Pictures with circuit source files
[Start of Attachment]
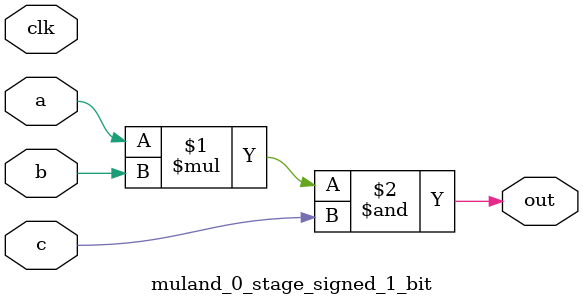
<source format=sv>
(* use_dsp = "yes" *) module muland_0_stage_signed_1_bit(
	input signed [0:0] a,
	input signed [0:0] b,
	input signed [0:0] c,
	output [0:0] out,
	input clk);

	assign out = (a * b) & c;
endmodule

</source>
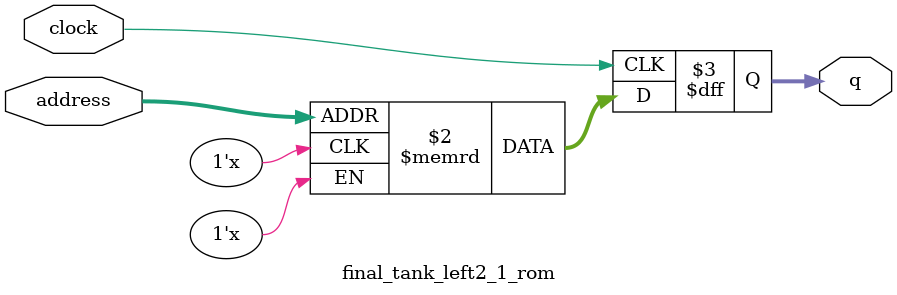
<source format=sv>
module final_tank_left2_1_rom (
	input logic clock,
	input logic [9:0] address,
	output logic [3:0] q
);

logic [3:0] memory [0:1023] /* synthesis ram_init_file = "./final_tank_left2_1/final_tank_left2_1.mif" */;

always_ff @ (posedge clock) begin
	q <= memory[address];
end

endmodule

</source>
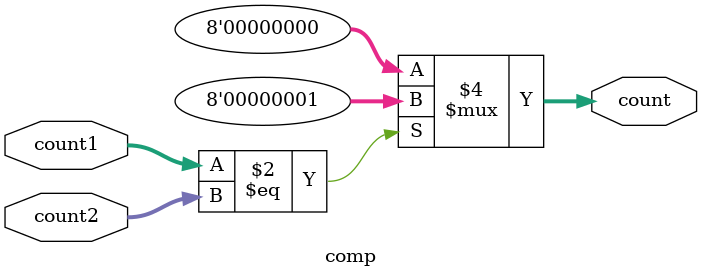
<source format=v>
`timescale 1ns / 1ps

module comp(input [7:0] count2,input [7:0] count1,
            
            output reg [7:0] count
    );
    

	 
always@(count1 or count2 )
	begin
	
	if (count1 == count2)		
			begin
		      count <= 1;	
		      end
          
    else
    begin 
    count <= 0;
    end			
			/*if((&count1))	
				begin
					if((&count2))
						begin
						out<=1;
						end
				end		*/
	end
	
endmodule
</source>
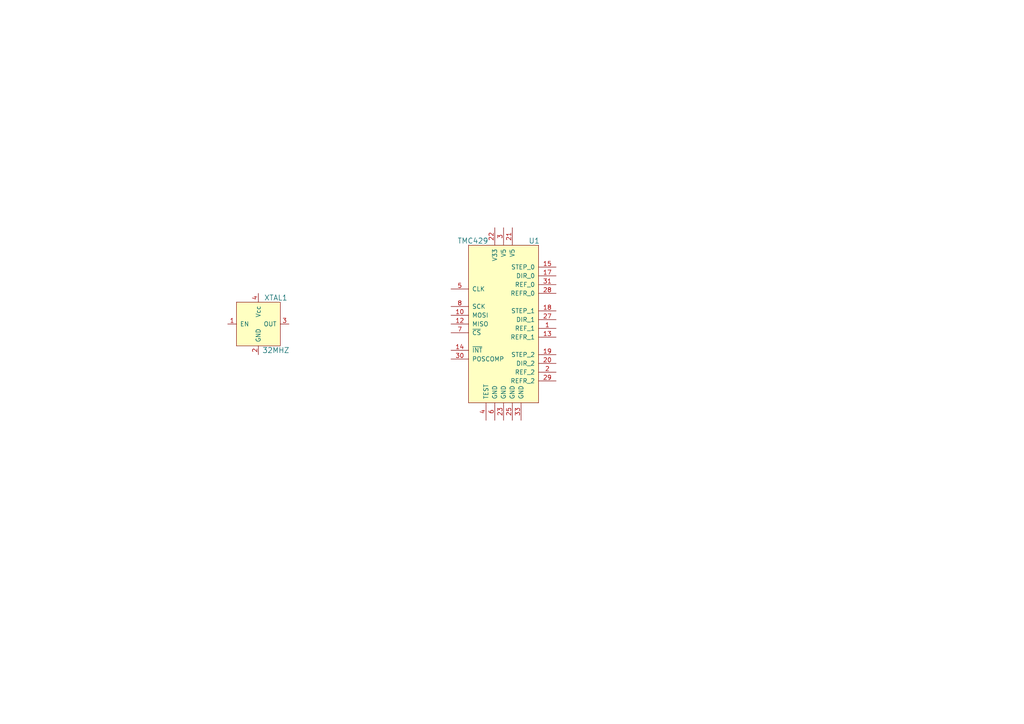
<source format=kicad_sch>
(kicad_sch (version 20230121) (generator eeschema)

  (uuid 6cc95e34-d97a-42ae-876f-adcb4e49c873)

  (paper "A4")

  (title_block
    (title "mouse_joystick_controller")
    (date "2023-07-12")
    (rev "2.0")
    (company "Howard Hughes Medical Institute")
  )

  


  (symbol (lib_id "Janelia:XTAL_32MHZ_WURTH") (at 74.93 93.98 0) (unit 1)
    (in_bom yes) (on_board yes) (dnp no) (fields_autoplaced)
    (uuid 61ecdfb4-636f-49d9-9f79-202579e51817)
    (property "Reference" "XTAL1" (at 80.01 86.36 0) (do_not_autoplace)
      (effects (font (size 1.524 1.524)))
    )
    (property "Value" "32MHZ" (at 80.01 101.6 0) (do_not_autoplace)
      (effects (font (size 1.524 1.524)))
    )
    (property "Footprint" "Janelia:XTAL_WURTH_IQX0-540" (at 73.66 63.5 0)
      (effects (font (size 1.524 1.524)) hide)
    )
    (property "Datasheet" "" (at 74.93 93.98 0)
      (effects (font (size 1.524 1.524)) hide)
    )
    (property "Vendor" "Digi-Key" (at 73.66 71.12 0)
      (effects (font (size 1.524 1.524)) hide)
    )
    (property "Vendor Part Number" "732-831068248CT-ND" (at 76.2 68.58 0)
      (effects (font (size 1.524 1.524)) hide)
    )
    (property "Description" "XTAL OSC XO 32.0000MHZ CMOS" (at 78.74 66.04 0)
      (effects (font (size 1.524 1.524)) hide)
    )
    (property "Manufacturer" "Würth Elektronik" (at 73.66 60.96 0)
      (effects (font (size 1.27 1.27)) hide)
    )
    (property "Manufacturer Part Number" "831068248" (at 74.93 58.42 0)
      (effects (font (size 1.27 1.27)) hide)
    )
    (property "Sim.Enable" "0" (at 74.93 93.98 0)
      (effects (font (size 1.27 1.27)) hide)
    )
    (pin "1" (uuid f1b01656-8d44-4da3-97e2-a56b72879f89))
    (pin "2" (uuid 88cbf733-2f84-4a6e-8c73-d8ca3abbbcad))
    (pin "3" (uuid 1f72b173-860a-4472-a951-4945ee1d8cc0))
    (pin "4" (uuid db4e0cc5-8f2d-4fcc-b306-96a74323e403))
    (instances
      (project "mouse_joystick_controller"
        (path "/cc457ebc-4af6-4663-b19f-8cb38f061cb4/3f8159dc-67a5-444d-b436-868704b45f22/96b3c3dd-c6d5-4b8a-8fed-5357a4b27c3d"
          (reference "XTAL1") (unit 1)
        )
      )
    )
  )

  (symbol (lib_id "Janelia:TMC429") (at 146.05 93.98 0) (unit 1)
    (in_bom yes) (on_board yes) (dnp no) (fields_autoplaced)
    (uuid 982bafc7-8174-47e4-8c95-4f3829838780)
    (property "Reference" "U1" (at 154.94 69.85 0) (do_not_autoplace)
      (effects (font (size 1.524 1.524)))
    )
    (property "Value" "TMC429" (at 137.16 69.85 0) (do_not_autoplace)
      (effects (font (size 1.524 1.524)))
    )
    (property "Footprint" "Janelia:QFN-32-1EP_5x5mm_P0.5mm_EP3.3x3.3mm" (at 146.05 38.1 0)
      (effects (font (size 1.524 1.524)) hide)
    )
    (property "Datasheet" "" (at 154.94 69.85 0)
      (effects (font (size 1.524 1.524)) hide)
    )
    (property "Vendor Part Number" "1460-1071-1-ND" (at 146.05 43.18 0)
      (effects (font (size 1.524 1.524)) hide)
    )
    (property "Description" "IC MTR DRVR BIPOLAR 3.3-5V" (at 146.05 45.72 0)
      (effects (font (size 1.524 1.524)) hide)
    )
    (property "Vendor" "Digi-Key" (at 146.05 40.64 0)
      (effects (font (size 1.524 1.524)) hide)
    )
    (property "Manufacturer" "Trinamic Motion Control GmbH" (at 146.05 35.56 0)
      (effects (font (size 1.27 1.27)) hide)
    )
    (property "Manufacturer Part Number" "TMC429-LI-T" (at 146.05 50.8 0)
      (effects (font (size 1.27 1.27)) hide)
    )
    (property "Package" "32QFN" (at 146.05 48.26 0)
      (effects (font (size 1.27 1.27)) hide)
    )
    (property "Sim.Enable" "0" (at 146.05 93.98 0)
      (effects (font (size 1.27 1.27)) hide)
    )
    (pin "1" (uuid 782fb91c-90f0-4755-89ec-34c212e14fa5))
    (pin "10" (uuid cc6405e4-4062-49c0-a1ec-d92fa881d6e2))
    (pin "12" (uuid e200b99a-8296-45e9-874a-cb5897248b15))
    (pin "13" (uuid a706b3f3-9cae-42c1-abdb-5101755b9f04))
    (pin "14" (uuid 42c88c01-5d8e-49a0-b286-0a07eb7c3eda))
    (pin "15" (uuid 4a64e26e-9cb6-4ace-94b6-e4ebc22d691b))
    (pin "17" (uuid 68377556-fedc-47f9-867f-082d01fd8bb3))
    (pin "18" (uuid 15a33a23-6c8b-4c94-bcf1-958a22c796de))
    (pin "19" (uuid e0fa9fc6-263a-461f-9a81-2086e32ca986))
    (pin "2" (uuid de59c277-6c0f-4c20-82a7-319121c06618))
    (pin "20" (uuid 195b0448-fd28-4d03-8c06-b01765c5c29e))
    (pin "21" (uuid 97a062b7-28b0-42e8-a2ee-56e8590acc90))
    (pin "22" (uuid 4776aac6-59ba-4aa8-99b3-b44aa2d3c401))
    (pin "23" (uuid 9c6f6cd2-86ac-445f-9ec7-51a51a5df534))
    (pin "25" (uuid dd3a0179-31f6-4209-af91-0fd9903bd661))
    (pin "27" (uuid 0c32e622-186e-47a9-a9a9-b3db93c520c9))
    (pin "28" (uuid 01503b01-e01b-4834-9c1f-7bf9a23a6f80))
    (pin "29" (uuid b6c85dbf-5f71-46ba-9a52-f15495d37bd2))
    (pin "3" (uuid 578785f9-8fc4-4cc6-862a-f2620294e3dc))
    (pin "30" (uuid 0d5d50be-5352-4749-ba7d-e10d9dcb99e2))
    (pin "31" (uuid c01a4359-f6a1-4b88-b39e-aa8339b93cc9))
    (pin "33" (uuid 81f8cedd-50a0-4d88-bde4-e97f526d5bd2))
    (pin "4" (uuid 124061dc-c19b-4963-a0b0-49f9d9dd1831))
    (pin "5" (uuid f2529f8b-a240-43b8-b50b-b0222d4e3a48))
    (pin "6" (uuid 26fb3f5f-be1f-4cd5-ba46-c09c94360233))
    (pin "7" (uuid f721d6f8-bcf6-418f-bba3-042eed204a2f))
    (pin "8" (uuid d40b371b-666d-49b4-bd9b-150e889a6a6a))
    (instances
      (project "mouse_joystick_controller"
        (path "/cc457ebc-4af6-4663-b19f-8cb38f061cb4/3f8159dc-67a5-444d-b436-868704b45f22/96b3c3dd-c6d5-4b8a-8fed-5357a4b27c3d"
          (reference "U1") (unit 1)
        )
      )
    )
  )
)

</source>
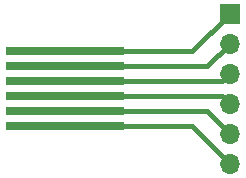
<source format=gbr>
G04 #@! TF.GenerationSoftware,KiCad,Pcbnew,(5.0.2)-1*
G04 #@! TF.CreationDate,2019-05-13T16:27:43-07:00*
G04 #@! TF.ProjectId,pickit3_icsp_adapter,7069636b-6974-4335-9f69-6373705f6164,rev?*
G04 #@! TF.SameCoordinates,Original*
G04 #@! TF.FileFunction,Copper,L1,Top*
G04 #@! TF.FilePolarity,Positive*
%FSLAX46Y46*%
G04 Gerber Fmt 4.6, Leading zero omitted, Abs format (unit mm)*
G04 Created by KiCad (PCBNEW (5.0.2)-1) date 5/13/2019 4:27:43 PM*
%MOMM*%
%LPD*%
G01*
G04 APERTURE LIST*
G04 #@! TA.AperFunction,SMDPad,CuDef*
%ADD10R,10.000000X0.680000*%
G04 #@! TD*
G04 #@! TA.AperFunction,ComponentPad*
%ADD11R,1.700000X1.700000*%
G04 #@! TD*
G04 #@! TA.AperFunction,ComponentPad*
%ADD12O,1.700000X1.700000*%
G04 #@! TD*
G04 #@! TA.AperFunction,Conductor*
%ADD13C,0.400000*%
G04 #@! TD*
G04 APERTURE END LIST*
D10*
G04 #@! TO.P,J2,6*
G04 #@! TO.N,/LVP*
X5080000Y-11430000D03*
G04 #@! TO.P,J2,5*
G04 #@! TO.N,/ICSPCLK*
X5080000Y-10160000D03*
G04 #@! TO.P,J2,4*
G04 #@! TO.N,/ICSPDAT*
X5080000Y-8890000D03*
G04 #@! TO.P,J2,3*
G04 #@! TO.N,/VSS*
X5080000Y-7620000D03*
G04 #@! TO.P,J2,2*
G04 #@! TO.N,/VDD*
X5080000Y-6350000D03*
G04 #@! TO.P,J2,1*
G04 #@! TO.N,/VPP*
X5080000Y-5080000D03*
G04 #@! TD*
D11*
G04 #@! TO.P,J1,1*
G04 #@! TO.N,/VPP*
X19050000Y-1905000D03*
D12*
G04 #@! TO.P,J1,2*
G04 #@! TO.N,/VDD*
X19050000Y-4445000D03*
G04 #@! TO.P,J1,3*
G04 #@! TO.N,/VSS*
X19050000Y-6985000D03*
G04 #@! TO.P,J1,4*
G04 #@! TO.N,/ICSPDAT*
X19050000Y-9525000D03*
G04 #@! TO.P,J1,5*
G04 #@! TO.N,/ICSPCLK*
X19050000Y-12065000D03*
G04 #@! TO.P,J1,6*
G04 #@! TO.N,/LVP*
X19050000Y-14605000D03*
G04 #@! TD*
D13*
G04 #@! TO.N,/VSS*
X18415000Y-7620000D02*
X19050000Y-6985000D01*
X5080000Y-7620000D02*
X18415000Y-7620000D01*
G04 #@! TO.N,/VPP*
X15875000Y-5080000D02*
X19050000Y-1905000D01*
X5080000Y-5080000D02*
X15875000Y-5080000D01*
G04 #@! TO.N,/VDD*
X17145000Y-6350000D02*
X19050000Y-4445000D01*
X5080000Y-6350000D02*
X17145000Y-6350000D01*
G04 #@! TO.N,/ICSPDAT*
X18415000Y-8890000D02*
X19050000Y-9525000D01*
X5080000Y-8890000D02*
X18415000Y-8890000D01*
G04 #@! TO.N,/ICSPCLK*
X17145000Y-10160000D02*
X19050000Y-12065000D01*
X5080000Y-10160000D02*
X17145000Y-10160000D01*
G04 #@! TO.N,/LVP*
X15875000Y-11430000D02*
X19050000Y-14605000D01*
X5080000Y-11430000D02*
X15875000Y-11430000D01*
G04 #@! TD*
M02*

</source>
[End of Attachment]
WORK REQUEST - Only the lines from the first line of the data above through the line with "(kicad_sch (version 20230121)" should appear in the answer, retyped exactly, with every picture left out.

OUTPUT BELOW -
<source format=sv>
(* use_dsp = "yes" *) module muland_0_stage_signed_1_bit(
	input signed [0:0] a,
	input signed [0:0] b,
	input signed [0:0] c,
	output [0:0] out,
	input clk);

	assign out = (a * b) & c;
endmodule

</source>
<source format=sv>
module final_tank_left2_1_rom (
	input logic clock,
	input logic [9:0] address,
	output logic [3:0] q
);

logic [3:0] memory [0:1023] /* synthesis ram_init_file = "./final_tank_left2_1/final_tank_left2_1.mif" */;

always_ff @ (posedge clock) begin
	q <= memory[address];
end

endmodule

</source>
<source format=v>
`timescale 1ns / 1ps

module comp(input [7:0] count2,input [7:0] count1,
            
            output reg [7:0] count
    );
    

	 
always@(count1 or count2 )
	begin
	
	if (count1 == count2)		
			begin
		      count <= 1;	
		      end
          
    else
    begin 
    count <= 0;
    end			
			/*if((&count1))	
				begin
					if((&count2))
						begin
						out<=1;
						end
				end		*/
	end
	
endmodule
</source>
<source format=kicad_sch>
(kicad_sch (version 20230121) (generator eeschema)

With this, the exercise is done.